If prices at the pump continue to decline Colorado consumers will be the benefactors, but state coffers suffer. Typically the negative impact for the state outweighs the positive impact on the consumer.

Wages
Typically, when unemployment dips below the natural rate of employment, 4.5% to 5.0%, there is usually upward pressure on wages. Overall that has not been the case in Colorado.

Between 2007 and 2014
• The Denver Boulder Greeley CPI  (DBG) increased at an annualized rate of 2.4%
• The Private Sector Average Weekly Wages (AWW) increased by an annualized rate of 1.7%.
Inflation for this period grew at a faster rate than private wages for this period.

Between 2013 and 2014
•  The DBG CPI is projected to increase by 2.8%/
• The Private Sector AWW will increase by 2.0%.

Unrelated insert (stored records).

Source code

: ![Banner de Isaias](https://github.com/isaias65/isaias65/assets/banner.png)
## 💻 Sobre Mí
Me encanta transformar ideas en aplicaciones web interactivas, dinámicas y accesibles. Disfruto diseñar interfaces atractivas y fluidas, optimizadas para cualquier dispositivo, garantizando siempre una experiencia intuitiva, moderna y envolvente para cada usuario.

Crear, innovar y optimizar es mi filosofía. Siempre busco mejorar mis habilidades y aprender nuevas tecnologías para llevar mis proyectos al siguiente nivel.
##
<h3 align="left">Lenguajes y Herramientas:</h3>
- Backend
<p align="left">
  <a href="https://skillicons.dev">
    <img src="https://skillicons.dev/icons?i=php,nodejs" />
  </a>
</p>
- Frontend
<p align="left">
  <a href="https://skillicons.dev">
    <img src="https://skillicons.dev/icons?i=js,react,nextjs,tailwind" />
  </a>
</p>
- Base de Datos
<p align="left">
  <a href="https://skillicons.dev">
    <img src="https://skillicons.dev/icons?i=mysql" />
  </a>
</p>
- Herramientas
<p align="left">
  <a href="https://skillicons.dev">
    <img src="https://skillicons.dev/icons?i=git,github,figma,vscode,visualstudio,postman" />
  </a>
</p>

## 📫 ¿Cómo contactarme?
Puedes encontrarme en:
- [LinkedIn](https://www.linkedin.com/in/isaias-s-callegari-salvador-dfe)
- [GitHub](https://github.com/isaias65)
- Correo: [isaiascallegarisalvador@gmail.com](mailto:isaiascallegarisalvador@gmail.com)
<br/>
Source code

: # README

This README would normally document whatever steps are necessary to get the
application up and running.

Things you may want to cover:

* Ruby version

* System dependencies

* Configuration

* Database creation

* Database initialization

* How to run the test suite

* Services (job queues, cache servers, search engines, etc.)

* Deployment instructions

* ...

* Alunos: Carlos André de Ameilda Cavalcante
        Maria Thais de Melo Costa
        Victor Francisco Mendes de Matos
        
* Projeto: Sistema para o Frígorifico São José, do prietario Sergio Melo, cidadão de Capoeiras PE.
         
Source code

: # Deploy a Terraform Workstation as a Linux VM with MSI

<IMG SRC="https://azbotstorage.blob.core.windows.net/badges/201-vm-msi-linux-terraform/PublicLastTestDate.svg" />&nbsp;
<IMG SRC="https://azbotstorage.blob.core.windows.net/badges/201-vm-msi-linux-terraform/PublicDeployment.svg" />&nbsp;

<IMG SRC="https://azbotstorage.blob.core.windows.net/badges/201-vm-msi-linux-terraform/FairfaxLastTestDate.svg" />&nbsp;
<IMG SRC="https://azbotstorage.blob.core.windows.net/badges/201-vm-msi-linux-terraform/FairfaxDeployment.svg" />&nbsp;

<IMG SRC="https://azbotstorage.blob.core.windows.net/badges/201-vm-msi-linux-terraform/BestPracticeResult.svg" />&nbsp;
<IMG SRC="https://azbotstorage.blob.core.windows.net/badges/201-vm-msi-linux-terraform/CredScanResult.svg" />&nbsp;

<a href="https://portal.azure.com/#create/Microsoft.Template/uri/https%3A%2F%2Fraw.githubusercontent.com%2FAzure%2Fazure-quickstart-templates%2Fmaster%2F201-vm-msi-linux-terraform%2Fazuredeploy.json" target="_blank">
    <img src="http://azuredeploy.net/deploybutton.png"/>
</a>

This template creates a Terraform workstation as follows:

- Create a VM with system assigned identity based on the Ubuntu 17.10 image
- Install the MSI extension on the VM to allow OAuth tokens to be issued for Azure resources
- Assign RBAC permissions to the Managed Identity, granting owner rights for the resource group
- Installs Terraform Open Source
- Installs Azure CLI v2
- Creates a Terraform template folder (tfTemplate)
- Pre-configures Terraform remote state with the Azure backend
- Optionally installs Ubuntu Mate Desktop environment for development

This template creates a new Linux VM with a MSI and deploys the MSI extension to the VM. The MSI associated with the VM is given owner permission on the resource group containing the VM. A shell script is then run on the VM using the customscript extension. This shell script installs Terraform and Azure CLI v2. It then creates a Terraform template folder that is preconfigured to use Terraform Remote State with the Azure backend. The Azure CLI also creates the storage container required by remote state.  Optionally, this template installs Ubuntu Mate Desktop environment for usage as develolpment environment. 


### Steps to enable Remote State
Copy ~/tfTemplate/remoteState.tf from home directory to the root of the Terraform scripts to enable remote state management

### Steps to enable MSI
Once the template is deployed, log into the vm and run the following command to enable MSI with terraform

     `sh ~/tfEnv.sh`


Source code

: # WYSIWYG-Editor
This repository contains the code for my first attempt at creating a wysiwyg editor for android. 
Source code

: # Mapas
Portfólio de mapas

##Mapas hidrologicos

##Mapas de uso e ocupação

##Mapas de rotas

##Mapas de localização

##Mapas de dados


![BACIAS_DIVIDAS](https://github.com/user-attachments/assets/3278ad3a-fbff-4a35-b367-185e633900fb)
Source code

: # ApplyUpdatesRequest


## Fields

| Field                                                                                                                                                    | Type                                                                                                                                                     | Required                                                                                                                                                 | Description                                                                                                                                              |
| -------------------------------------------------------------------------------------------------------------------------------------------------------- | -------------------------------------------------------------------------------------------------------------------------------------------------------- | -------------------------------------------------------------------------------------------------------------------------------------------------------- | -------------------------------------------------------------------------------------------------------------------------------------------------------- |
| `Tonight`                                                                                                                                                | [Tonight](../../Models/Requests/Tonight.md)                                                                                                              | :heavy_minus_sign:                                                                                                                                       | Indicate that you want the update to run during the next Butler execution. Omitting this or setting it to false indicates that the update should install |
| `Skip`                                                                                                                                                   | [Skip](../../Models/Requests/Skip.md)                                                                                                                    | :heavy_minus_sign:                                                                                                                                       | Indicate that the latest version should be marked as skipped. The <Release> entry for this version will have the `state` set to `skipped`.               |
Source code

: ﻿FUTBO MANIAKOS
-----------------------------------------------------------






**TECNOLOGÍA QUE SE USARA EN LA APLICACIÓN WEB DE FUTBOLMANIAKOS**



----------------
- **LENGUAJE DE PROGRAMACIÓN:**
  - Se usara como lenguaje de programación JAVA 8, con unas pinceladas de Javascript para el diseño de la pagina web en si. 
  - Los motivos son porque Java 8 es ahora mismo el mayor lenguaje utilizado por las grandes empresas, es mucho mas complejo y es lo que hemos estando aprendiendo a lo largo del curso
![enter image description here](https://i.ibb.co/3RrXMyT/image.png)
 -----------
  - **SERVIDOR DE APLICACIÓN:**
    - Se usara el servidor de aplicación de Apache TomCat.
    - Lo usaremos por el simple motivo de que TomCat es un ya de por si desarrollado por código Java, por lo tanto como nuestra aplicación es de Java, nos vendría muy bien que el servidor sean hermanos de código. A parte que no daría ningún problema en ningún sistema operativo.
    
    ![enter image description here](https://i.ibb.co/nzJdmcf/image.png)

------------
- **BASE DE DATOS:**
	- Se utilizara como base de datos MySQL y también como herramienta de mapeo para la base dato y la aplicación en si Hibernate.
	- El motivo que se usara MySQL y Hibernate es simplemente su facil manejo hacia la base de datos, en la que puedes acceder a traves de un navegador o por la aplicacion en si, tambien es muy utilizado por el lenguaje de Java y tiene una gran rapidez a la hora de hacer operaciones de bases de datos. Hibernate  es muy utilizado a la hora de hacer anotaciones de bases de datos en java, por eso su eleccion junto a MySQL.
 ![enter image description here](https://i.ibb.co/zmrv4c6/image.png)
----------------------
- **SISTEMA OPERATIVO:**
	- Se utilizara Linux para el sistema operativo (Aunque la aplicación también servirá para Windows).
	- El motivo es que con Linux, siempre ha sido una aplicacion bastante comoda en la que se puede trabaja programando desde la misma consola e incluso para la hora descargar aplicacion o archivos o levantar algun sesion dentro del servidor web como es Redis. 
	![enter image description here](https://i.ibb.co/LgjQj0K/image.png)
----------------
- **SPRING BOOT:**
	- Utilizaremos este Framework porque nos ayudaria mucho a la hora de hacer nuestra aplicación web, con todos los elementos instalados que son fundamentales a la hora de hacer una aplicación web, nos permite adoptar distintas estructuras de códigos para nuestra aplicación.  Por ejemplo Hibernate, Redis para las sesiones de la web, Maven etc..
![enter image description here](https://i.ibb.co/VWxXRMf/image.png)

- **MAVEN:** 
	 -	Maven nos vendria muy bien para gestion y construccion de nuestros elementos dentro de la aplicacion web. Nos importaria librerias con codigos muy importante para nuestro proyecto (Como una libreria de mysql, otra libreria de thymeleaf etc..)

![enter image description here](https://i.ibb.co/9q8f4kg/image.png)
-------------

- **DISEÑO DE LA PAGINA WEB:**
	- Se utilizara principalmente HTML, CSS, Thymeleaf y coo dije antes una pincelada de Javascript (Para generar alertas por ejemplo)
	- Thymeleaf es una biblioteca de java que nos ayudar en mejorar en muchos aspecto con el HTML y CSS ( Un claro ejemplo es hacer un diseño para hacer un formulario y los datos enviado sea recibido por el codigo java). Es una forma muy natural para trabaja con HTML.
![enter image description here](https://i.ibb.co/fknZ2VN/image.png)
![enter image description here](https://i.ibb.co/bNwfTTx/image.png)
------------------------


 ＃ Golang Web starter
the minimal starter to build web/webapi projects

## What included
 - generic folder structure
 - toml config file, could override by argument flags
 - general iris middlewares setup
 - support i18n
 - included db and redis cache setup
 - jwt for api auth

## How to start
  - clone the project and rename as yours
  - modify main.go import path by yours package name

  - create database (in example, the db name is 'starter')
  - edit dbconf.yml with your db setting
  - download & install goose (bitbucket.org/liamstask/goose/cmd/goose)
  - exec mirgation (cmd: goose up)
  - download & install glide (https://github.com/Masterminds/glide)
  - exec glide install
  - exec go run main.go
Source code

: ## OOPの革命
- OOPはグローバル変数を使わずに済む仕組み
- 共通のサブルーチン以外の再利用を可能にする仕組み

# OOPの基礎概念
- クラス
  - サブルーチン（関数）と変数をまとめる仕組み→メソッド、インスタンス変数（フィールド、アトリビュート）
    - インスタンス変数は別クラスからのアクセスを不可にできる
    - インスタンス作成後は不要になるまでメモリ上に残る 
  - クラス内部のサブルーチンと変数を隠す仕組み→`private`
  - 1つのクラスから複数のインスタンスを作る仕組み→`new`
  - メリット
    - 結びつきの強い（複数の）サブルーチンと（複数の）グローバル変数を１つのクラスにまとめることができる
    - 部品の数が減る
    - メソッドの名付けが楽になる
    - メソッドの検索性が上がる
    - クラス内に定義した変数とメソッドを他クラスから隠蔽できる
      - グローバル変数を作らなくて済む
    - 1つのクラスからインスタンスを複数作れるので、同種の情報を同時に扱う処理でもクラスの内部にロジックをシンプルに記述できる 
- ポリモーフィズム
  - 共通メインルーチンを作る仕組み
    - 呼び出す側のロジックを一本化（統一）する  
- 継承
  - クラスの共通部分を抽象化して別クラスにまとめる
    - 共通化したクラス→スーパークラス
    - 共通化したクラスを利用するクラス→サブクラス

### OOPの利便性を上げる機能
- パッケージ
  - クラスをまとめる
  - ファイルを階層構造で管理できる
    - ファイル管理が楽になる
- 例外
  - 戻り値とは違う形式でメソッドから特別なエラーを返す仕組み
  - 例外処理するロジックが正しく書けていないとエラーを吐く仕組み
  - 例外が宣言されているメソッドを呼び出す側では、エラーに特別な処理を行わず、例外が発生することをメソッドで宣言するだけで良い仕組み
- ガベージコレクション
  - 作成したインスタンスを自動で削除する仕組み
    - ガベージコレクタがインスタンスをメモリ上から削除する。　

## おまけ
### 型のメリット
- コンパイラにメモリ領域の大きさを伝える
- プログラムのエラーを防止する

The Construction and Financial Activities are isolated sectors that have seen strong wage growth in the last couple of years because the demand for qualified employees has exceeded the supply of workers.

Construction Wages
• Between 2008 and 2012 AWW declined. In 2013 it increased by 11.0% followed by an increase of 11% in 2014. Construction businesses have found that it has been necessary to raise wages this amount to attract workers. Ultimately these labor costs will be passed on to consumers.
Financial Activities
• The financial activities sector has also had strong wage growth, 5.0% annualized growth, from 2007 to 2014. Between 2007 and 2010 Average Weekly Wages decreased, but they have increased significantly since.  AWW will increase by 7.3% in 2014

On the other hand, 2014 inflation growth will exceed the change in wages for Manufacturing, Tourism, and Professional and Business Services. These three industries are critical to the state economy for different reasons.

Watch for healthcare, extractive industries, and wages to impact the Colorado Economy in 2015 – and the impact may not always be positive.